Rechtsprechung / Oberlandesgericht Köln
Oberlandesgericht Köln Urteil vom 19.05.2011 – 7 U 238/10
ECLI:DE:OLGK:2011:0519.7U238.10.00
Tenor
Die Berufung der Beklagten gegen das Urteil des Landgerichts Köln vom 30.11.2010 – 27 O 99/10 – wird zurückgewiesen.
Die Kosten des Berufungsverfahrens werden den Beklagten auferlegt.
Das Urteil ist vorläufig vollstreckbar.
(abgekürzt gem. §§ 313 a I, 540 II ZPO)
Gründe
Die in förmlicher Hinsicht nicht zu beanstandende Berufung hat in der Sache keinen Erfolg. Das Landgericht hat dem Klagebegehren zu Recht statt gegeben.
Der Senat teilt die Auffassung des Landgerichts, dass § 7 des Bauträgervertrages den streitgegenständlichen Forderungen der Klägerin nicht entgegensteht. Zur Vermeidung überflüssiger Wiederholungen kann zunächst auf die Ausführungen im angefochtenen Urteil verwiesen werden. Zu Recht hat das Landgericht auf die spezielle Situation des jetzigen Schlafraums abgestellt: Hier ist nicht nur – wie in den übrigen Wohnungen – vorhandene Altbau-Wohnsubstanz bloß modernisiert worden, sondern aus ursprünglichem Nicht-Wohnraum ist erst überhaupt (neuer) Wohnraum geschaffen worden. Die erstmalige Schaffung von Wohnraum im Bereich des Anbaus ist ihrer Bedeutung nach einem Neubau vergleichbar mit der Folge, dass die werkvertragliche Haftung auch die dort vorhandene, auf die Qualität als Wohnraum maßgeblich Einfluss nehmende Altbausubstanz erfasst. Insbesondere durften die Erwerber die berechtigte Erwartung hegen, dass bei der Neuschaffung von Wohnraum aus einem vorher nicht zu Wohnzwecken errichteten und geeigneten Nebengebäude der aktuelle Standard eingehalten würde. Dies kommt schließlich auch in der Baubeschreibung selbst zum Ausdruck, wenn es dort unter Hinweis darauf, dass derzeit nur ein Teil der Einheit als Wohnung ausgebaut ist, heißt, es sei grundsätzlich von der "Veränderung des derzeitigen Bauzustands" auszugehen. Aus der Sicht des Erwerbers einer teilweise noch als Wohnraum auszubauenden Einheit darf dies vernünftigerweise dahingehend verstanden werden, dass der geschuldete Wohnungsausbau nach den aktuellen allgemein anerkannten Regeln der Baukunst ausgeführt werden wird.
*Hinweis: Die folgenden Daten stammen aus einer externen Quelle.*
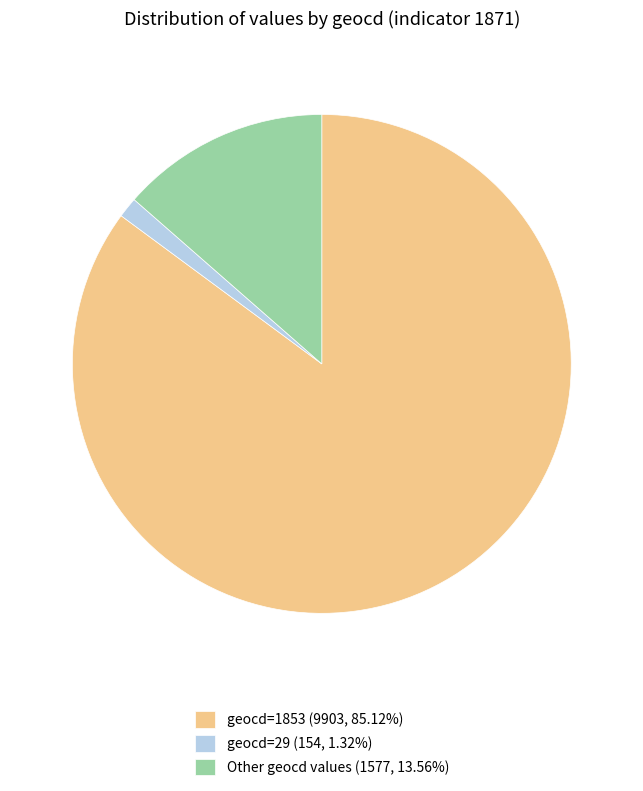

Does any single category account for the majority?

Yes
Die Nichteinbringung der nach dem aktuellen Stand der Bautechnik erforderlichen Einbringung von horizontalen und vertikalen Feuchtigkeitssperren stellt sich daher auch ungeachtet dessen, dass es bislang nicht wieder zu Feuchtigkeitserscheinungen gekommen ist, als Mangel dar. Denn nur bei Einhaltung der allgemein anerkannten Regeln der Technik hat der Erwerber die Gewähr, dass die Werkleistung auch in Zukunft keinen Mangel zeigen wird (vgl. Schleswig Holsteinisches Oberlandesgericht, Urt. v. 7.3.2002 – 7 U 38/98 -).
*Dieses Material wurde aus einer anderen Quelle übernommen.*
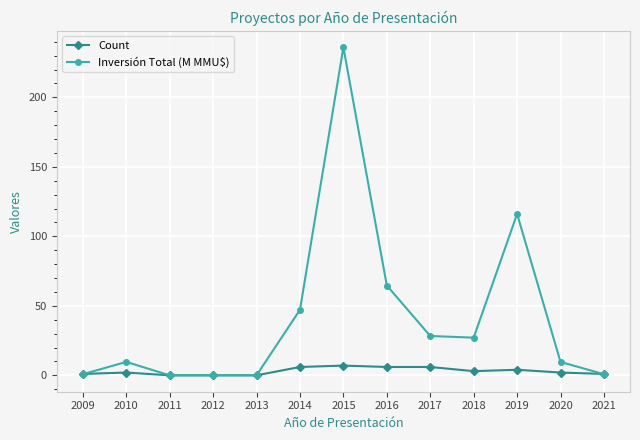

How many distinct data groups are displayed?

2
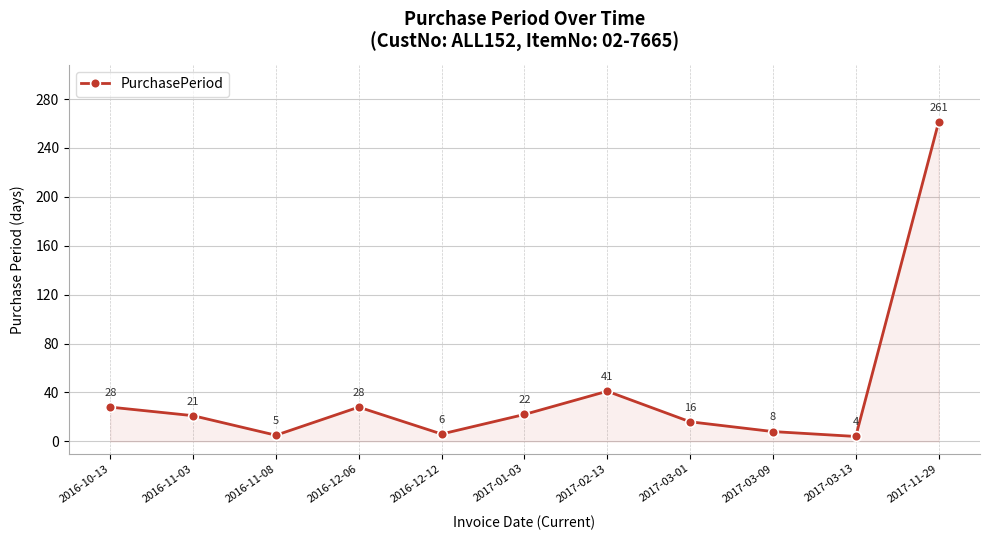

Which label corresponds to the smallest value in the chart?

2017-03-13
Demgemäß kann es auf die zwischen den Parteien streitige Ursache der ursprünglich aufgetretenen Feuchteschäden nicht ankommen. Den im vorliegenden Hauptsache-Prozess erhobenen Einwänden der Beklagten gegen das im selbständigen Beweisverfahren eingeholte Gutachten des Sachverständigen C. war aus diesem Grunde nicht nachzugehen.
Die prozessualen Nebenentscheidungen beruhen auf den §§ 97 I, 708 Nr. 10, 713 ZPO.
Gegenstandswert für das Berufungsverfahren: 17.300,00 €.